Monetary policy here had a coupla strands. One was the quantitative easing experiment, a thing economists, then economic historians will be arguing about for the next hundred years. Essentially, this - based on what Bank of England bods have said at shindigs I’ve attended - propped up corporate asset values. Err great.

Alongside this the Bank slashed interest rates to 300 year lows, which meant existing debt became fuckova cheap i.e. more affordable, to avoid hunners and thousands of personal and corporate insolvencies. It also encouraged people to spend cos they were getting fuck all interest on their savings and meant all the fannies that were balls deep in debt were let off the hook as long as they were on a variable rate mortgage.

Sterling was also made to take a tumble because the Bank was hoping to make exports more competitive/prompt an export led recovery because that’s kinda all they know what do to in response to an economic downturn (see fer instance the post Exchange Rate Mechanism experiment period and also devaluations prior to Sterling moving to a floating exchange rate in the early 70s).

3) 2011 onwards - Now is the winter of our …… fucked up discretionary spending and real household disposable incomes gone tae buggery; except, counter cyclical spending can only ever last so long, which is why now that financial markets are volatile, but relatively stable compared to what we saw in say 2008 and 2009, we’re entering into an age of austerity when public spending gets the big, bad, rough wahoo.

Here is when shit should get interesting because the real ideological differences should start to emerge, like this Tory fucktard speaking out in favour of flexing the minimum wage.

Now this is a lovely example of ideology, except, of course, single issues have the tendency to get picked up by and run with by politicians so as to blow them out of all proportion to avoid any debate about the big picture (just like during the election when there was all that pointless shite about how to most effectively tinker with VAT).

But, fuck it. In this new age of austerity lets try and do some big picture stuff.

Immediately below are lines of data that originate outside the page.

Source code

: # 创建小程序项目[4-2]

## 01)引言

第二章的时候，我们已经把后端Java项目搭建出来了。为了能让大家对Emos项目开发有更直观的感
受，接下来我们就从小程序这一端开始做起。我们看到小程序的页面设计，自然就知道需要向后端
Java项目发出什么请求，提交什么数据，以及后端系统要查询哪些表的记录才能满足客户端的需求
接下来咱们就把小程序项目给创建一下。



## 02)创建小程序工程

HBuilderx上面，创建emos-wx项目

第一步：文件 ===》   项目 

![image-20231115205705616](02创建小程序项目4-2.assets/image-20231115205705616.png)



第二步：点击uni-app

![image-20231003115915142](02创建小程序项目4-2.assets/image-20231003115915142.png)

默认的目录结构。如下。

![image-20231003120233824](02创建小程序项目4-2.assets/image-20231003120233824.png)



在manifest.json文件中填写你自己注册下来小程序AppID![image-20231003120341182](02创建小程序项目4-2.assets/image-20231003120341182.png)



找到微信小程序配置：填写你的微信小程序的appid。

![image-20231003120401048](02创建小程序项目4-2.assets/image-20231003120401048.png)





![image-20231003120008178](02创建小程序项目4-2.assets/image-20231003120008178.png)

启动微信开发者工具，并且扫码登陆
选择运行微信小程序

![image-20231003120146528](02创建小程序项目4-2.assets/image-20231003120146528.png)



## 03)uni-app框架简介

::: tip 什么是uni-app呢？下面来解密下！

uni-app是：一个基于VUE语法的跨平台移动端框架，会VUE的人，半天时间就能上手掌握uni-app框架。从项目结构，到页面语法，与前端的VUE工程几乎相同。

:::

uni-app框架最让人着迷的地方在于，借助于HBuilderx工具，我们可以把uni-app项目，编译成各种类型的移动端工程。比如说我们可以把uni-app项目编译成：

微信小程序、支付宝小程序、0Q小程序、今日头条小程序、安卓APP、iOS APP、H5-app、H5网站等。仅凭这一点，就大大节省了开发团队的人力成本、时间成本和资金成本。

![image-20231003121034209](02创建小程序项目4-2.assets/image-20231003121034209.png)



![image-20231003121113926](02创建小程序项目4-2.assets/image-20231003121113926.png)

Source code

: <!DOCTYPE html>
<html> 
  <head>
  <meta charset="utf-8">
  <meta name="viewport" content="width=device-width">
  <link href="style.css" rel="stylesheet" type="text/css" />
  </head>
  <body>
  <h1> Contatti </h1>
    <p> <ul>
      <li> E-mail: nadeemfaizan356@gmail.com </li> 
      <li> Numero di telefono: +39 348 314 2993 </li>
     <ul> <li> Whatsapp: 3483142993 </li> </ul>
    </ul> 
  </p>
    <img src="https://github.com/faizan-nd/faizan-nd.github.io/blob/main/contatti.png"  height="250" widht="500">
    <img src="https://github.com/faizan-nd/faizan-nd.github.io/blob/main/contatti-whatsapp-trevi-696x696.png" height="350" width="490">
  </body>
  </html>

Like in the 6th biggest economy in the world is it right that the wages of thousands of people should be so low they need to be subsidised via tax credits? And why the fuck in such a large economy, relative to the population, should pensions and car for the elderly be an issue? Why is inequality increasing alongside the emergence of these questions and is there any connection between this and the ongoing assault on pensions, employment conditions and what no?

Just some random thoughts I guess. Oh and this Ed Balls shite about is the public sector being lured into a trap - the grotty wee cunt should ‘fess up; Labour doesn’t want to be associated with (a) strikes and (b) explicitly preserving decent terms and conditions of public sector employment. By contrast, the choice the public sector is facing is straightforward - get fucked or get fucked after putting up a fight.

As a P.S. the 1926 General Strike was a bag of shite. The tragedy for the left is that the only general strike to have worked in Britain was driven by Northern Irish bigots, which is why it is perpetually swept under the carpet.